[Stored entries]
☆ ☆ ☆

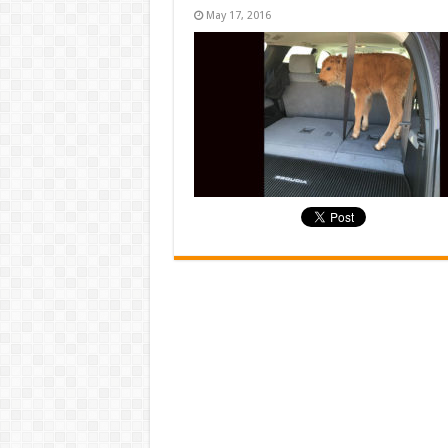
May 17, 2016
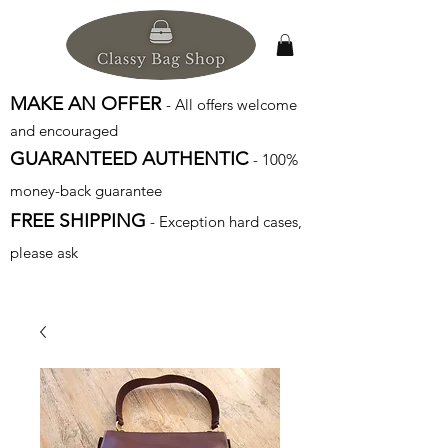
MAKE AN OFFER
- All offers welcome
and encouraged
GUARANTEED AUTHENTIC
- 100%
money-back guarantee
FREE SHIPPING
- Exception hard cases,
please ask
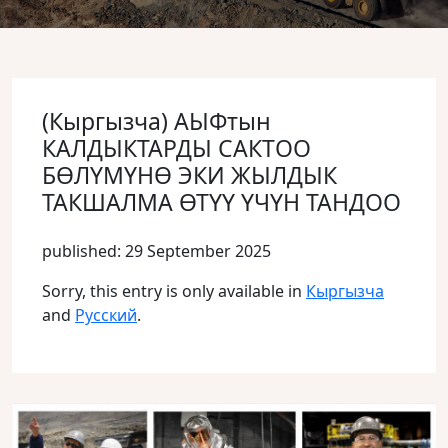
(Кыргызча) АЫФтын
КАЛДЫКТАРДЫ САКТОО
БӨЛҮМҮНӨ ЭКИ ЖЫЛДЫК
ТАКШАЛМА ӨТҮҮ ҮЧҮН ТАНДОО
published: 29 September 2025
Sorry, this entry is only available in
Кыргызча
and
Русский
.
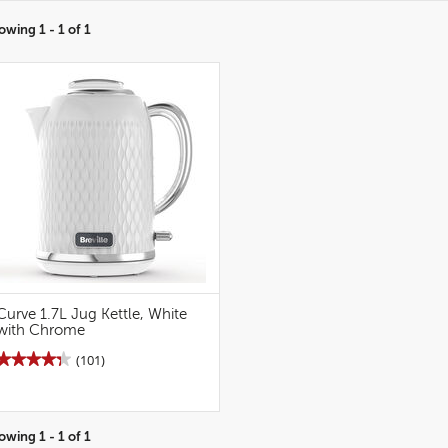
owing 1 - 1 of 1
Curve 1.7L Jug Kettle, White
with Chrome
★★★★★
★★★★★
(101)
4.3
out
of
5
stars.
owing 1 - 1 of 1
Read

☆ ☆ ☆

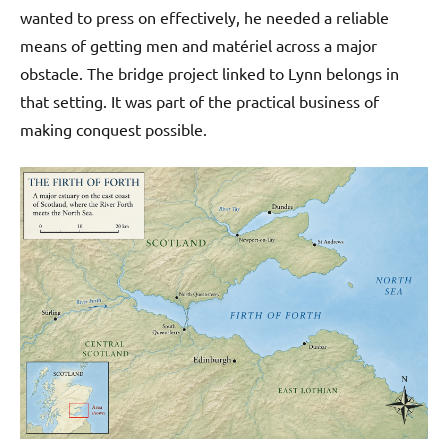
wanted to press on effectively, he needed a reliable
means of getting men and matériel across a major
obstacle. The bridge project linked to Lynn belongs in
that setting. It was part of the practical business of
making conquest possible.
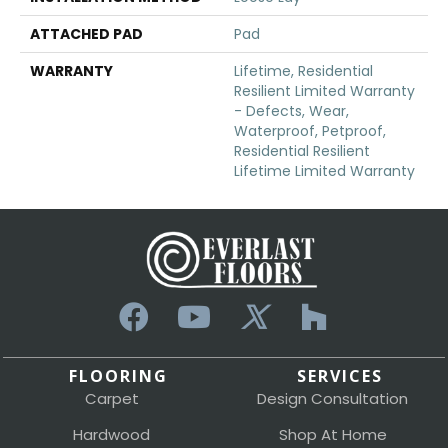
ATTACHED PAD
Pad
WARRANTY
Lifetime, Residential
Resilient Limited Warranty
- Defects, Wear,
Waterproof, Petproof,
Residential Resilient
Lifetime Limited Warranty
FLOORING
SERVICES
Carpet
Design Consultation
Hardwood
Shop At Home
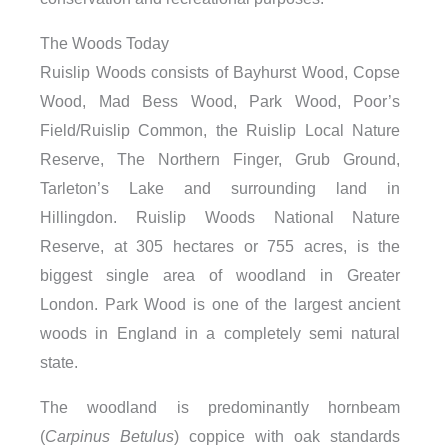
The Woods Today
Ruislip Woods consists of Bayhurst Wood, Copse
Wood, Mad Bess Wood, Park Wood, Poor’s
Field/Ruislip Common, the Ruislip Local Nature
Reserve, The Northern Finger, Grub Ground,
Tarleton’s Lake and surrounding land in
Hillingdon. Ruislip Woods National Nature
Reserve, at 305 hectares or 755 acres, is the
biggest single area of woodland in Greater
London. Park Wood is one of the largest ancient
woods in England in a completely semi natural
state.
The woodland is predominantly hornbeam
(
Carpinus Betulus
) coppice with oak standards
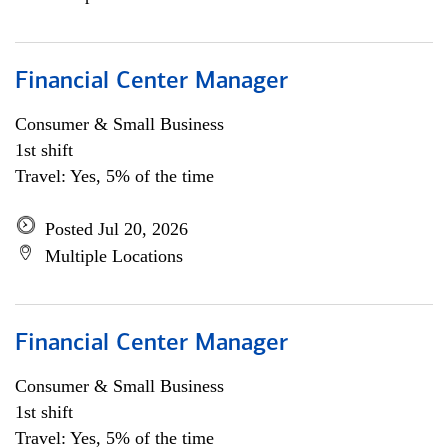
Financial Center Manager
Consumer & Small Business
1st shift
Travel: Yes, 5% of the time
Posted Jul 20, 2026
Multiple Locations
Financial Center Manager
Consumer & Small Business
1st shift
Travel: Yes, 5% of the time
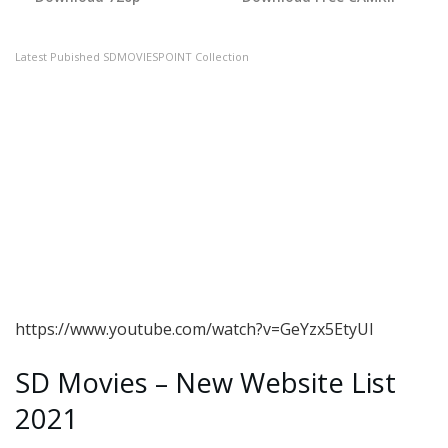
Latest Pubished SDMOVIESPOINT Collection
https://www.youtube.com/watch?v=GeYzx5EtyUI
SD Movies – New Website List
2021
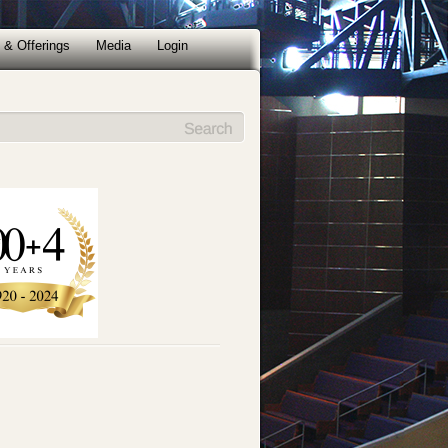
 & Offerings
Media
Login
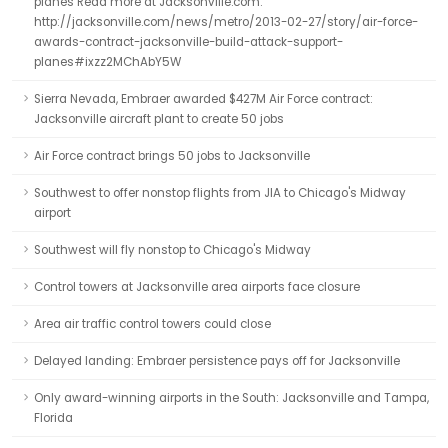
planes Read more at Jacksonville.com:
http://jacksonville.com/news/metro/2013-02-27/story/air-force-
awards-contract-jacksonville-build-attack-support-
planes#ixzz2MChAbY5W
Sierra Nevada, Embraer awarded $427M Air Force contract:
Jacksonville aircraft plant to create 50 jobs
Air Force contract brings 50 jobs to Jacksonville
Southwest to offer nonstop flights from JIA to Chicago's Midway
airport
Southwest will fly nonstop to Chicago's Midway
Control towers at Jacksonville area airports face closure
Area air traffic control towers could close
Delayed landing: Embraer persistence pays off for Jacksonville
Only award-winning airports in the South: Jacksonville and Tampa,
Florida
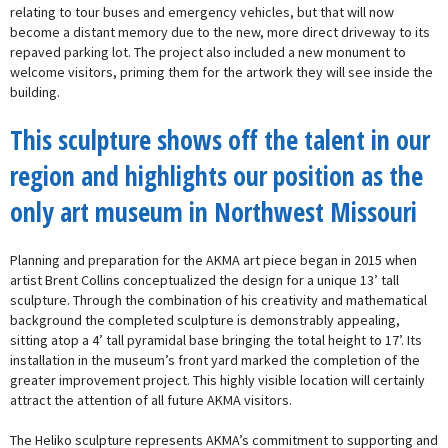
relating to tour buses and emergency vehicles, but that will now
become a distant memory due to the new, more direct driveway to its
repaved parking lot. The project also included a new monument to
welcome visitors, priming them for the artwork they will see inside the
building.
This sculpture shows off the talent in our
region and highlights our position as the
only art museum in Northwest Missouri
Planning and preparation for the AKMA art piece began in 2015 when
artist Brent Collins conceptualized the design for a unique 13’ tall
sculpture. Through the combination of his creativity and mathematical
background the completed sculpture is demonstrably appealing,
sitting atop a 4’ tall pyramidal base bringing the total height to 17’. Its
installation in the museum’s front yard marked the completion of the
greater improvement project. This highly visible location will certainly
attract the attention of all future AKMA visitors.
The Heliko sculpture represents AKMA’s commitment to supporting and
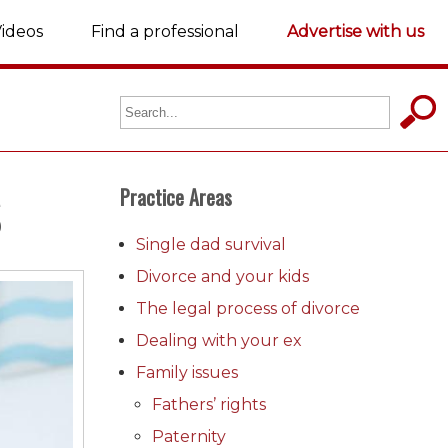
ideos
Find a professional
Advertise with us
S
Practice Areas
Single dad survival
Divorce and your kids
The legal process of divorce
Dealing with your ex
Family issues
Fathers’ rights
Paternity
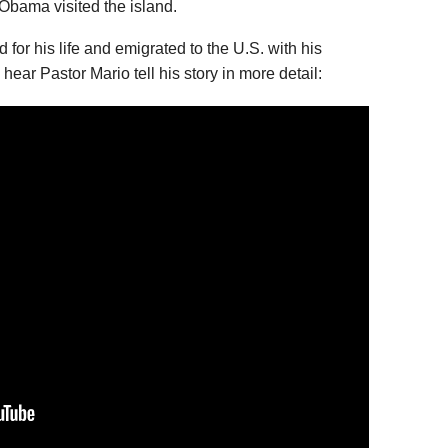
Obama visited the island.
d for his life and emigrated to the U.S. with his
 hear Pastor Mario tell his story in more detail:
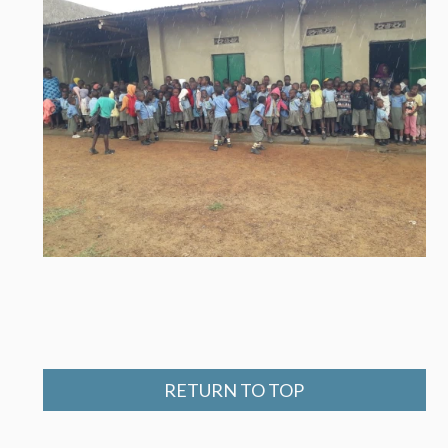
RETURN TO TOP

☆ ☆ ☆

*To-do item*. Pick out each line of the records containing the string "contract", and copy those lines. Matching is case-sensitive.

*Answer to this exercise*.
awards-contract-jacksonville-build-attack-support-
Sierra Nevada, Embraer awarded $427M Air Force contract:
Air Force contract brings 50 jobs to Jacksonville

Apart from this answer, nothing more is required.